Let the thermometer sit in the same room as the patient for at least 10 minutes before you use it. This allows its internal sensor to reach thermal equilibrium, ensuring its baseline is correct.

The “Air Draft” Rule

The sensor is reading a delicate column of infrared heat. Any air movement between the device and the forehead can disrupt this column and skew the data.

The Fix: Do not take a measurement: * Directly under an A/C or heating vent. * In front of a strong fan or open window. * Immediately after a person has had a cold or warm compress on their forehead.

Move the patient to a “still air” part of the room for the most stable and reliable results.

While capable of 1-second measurements, this speed requires correct procedure to ensure accuracy.

Part 3: Advanced Troubleshooting (The “F4” Calibration)

You’ve done everything right. You’ve acclimated the device, set it to “Body” mode, the forehead is dry, and your distance is perfect. But you still feel the readings are off compared to an old-fashioned oral thermometer.

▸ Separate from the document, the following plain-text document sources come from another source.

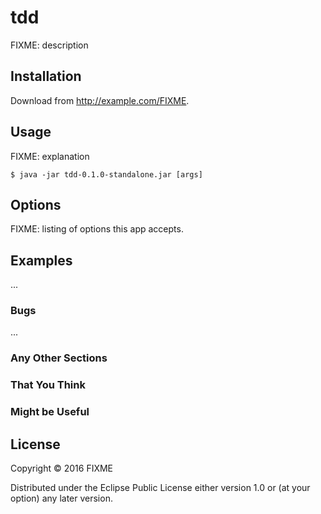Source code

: # tdd

FIXME: description

## Installation

Download from http://example.com/FIXME.

## Usage

FIXME: explanation

    $ java -jar tdd-0.1.0-standalone.jar [args]

## Options

FIXME: listing of options this app accepts.

## Examples

...

### Bugs

...

### Any Other Sections
### That You Think
### Might be Useful

## License

Copyright © 2016 FIXME

Distributed under the Eclipse Public License either version 1.0 or (at
your option) any later version.
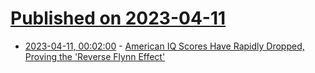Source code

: # [Published on 2023-04-11](index.md)

* [2023-04-11, 00:02:00](https://news.slashdot.org/story/23/04/10/2051234/american-iq-scores-have-rapidly-dropped-proving-the-reverse-flynn-effect?utm_source=rss1.0mainlinkanon&utm_medium=feed) - [American IQ Scores Have Rapidly Dropped, Proving the 'Reverse Flynn Effect'](https://news.slashdot.org/story/23/04/10/2051234/american-iq-scores-have-rapidly-dropped-proving-the-reverse-flynn-effect?utm_source=rss1.0mainlinkanon&utm_medium=feed)
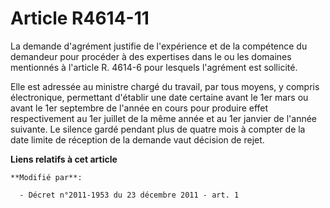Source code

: # Article R4614-11

La demande d'agrément justifie de l'expérience et de la compétence du demandeur pour procéder à des expertises dans le ou les
domaines mentionnés à l'article R. 4614-6 pour lesquels l'agrément est sollicité. 

Elle est adressée au ministre chargé du travail, par tous moyens, y compris électronique, permettant d'établir une date
certaine avant le 1er mars ou avant le 1er septembre de l'année en cours pour produire effet respectivement au 1er juillet de
la même année et au 1er janvier de l'année suivante. Le silence gardé pendant plus de quatre mois à compter de la date limite
de réception de la demande vaut décision de rejet.

**Liens relatifs à cet article**

	**Modifié par**:

	  - Décret n°2011-1953 du 23 décembre 2011 - art. 1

You may not need to. Many high-quality models, including the Berrcom JXB-178, have a hidden “offset” calibration menu. This allows you to make micro-adjustments to align the device with a trusted reference (like your doctor’s thermometer or a high-quality oral one).

Disclaimer: Only attempt this after you have mastered all the steps above and are certain your reference thermometer is accurate. Do not do this right out of the box.

How to Access the F4 Menu (on Berrcom JXB-178):
1. Turn the device on by pulling the trigger.
2. Press and hold the “MODE” button for 2 seconds. The screen will display “F1”.
3. Press the “MEM” button twice (skipping F2 and F3). The screen will display “F4”.
4. Press the “MODE” button to start adjusting the offset. You can add or subtract in small increments (from -3°C to +3°C, or -5.4°F to +5.4°F).
5. Let’s say your Berrcom consistently reads 0.5°F lower than your trusted oral thermometer. You would use the “MODE” button to adjust the offset to “+0.5”.
6. Once set, press the “MEM” button to save and exit.

This F4 function is the ultimate tool for achieving peace of mind, allowing you to “tune” your device to your specific environment and reference.

Your Path to Confidence

A non-contact thermometer is an amazing tool. Its speed and hygiene are unmatched, especially for a sleeping child. That “jumping numbers” frustration you felt was valid, but it wasn’t a sign of a broken device—it was a sign of a sensitive instrument needing the correct procedure.

By mastering the “Big 3” (Mode, Surface, Distance), respecting the environment (Acclimation, Drafts), and knowing how to use the advanced calibration, you can now take a reading in 1 second and—more importantly—trust the number you see.

A clear, backlit digital display and simple controls are standard on modern home-use thermometers.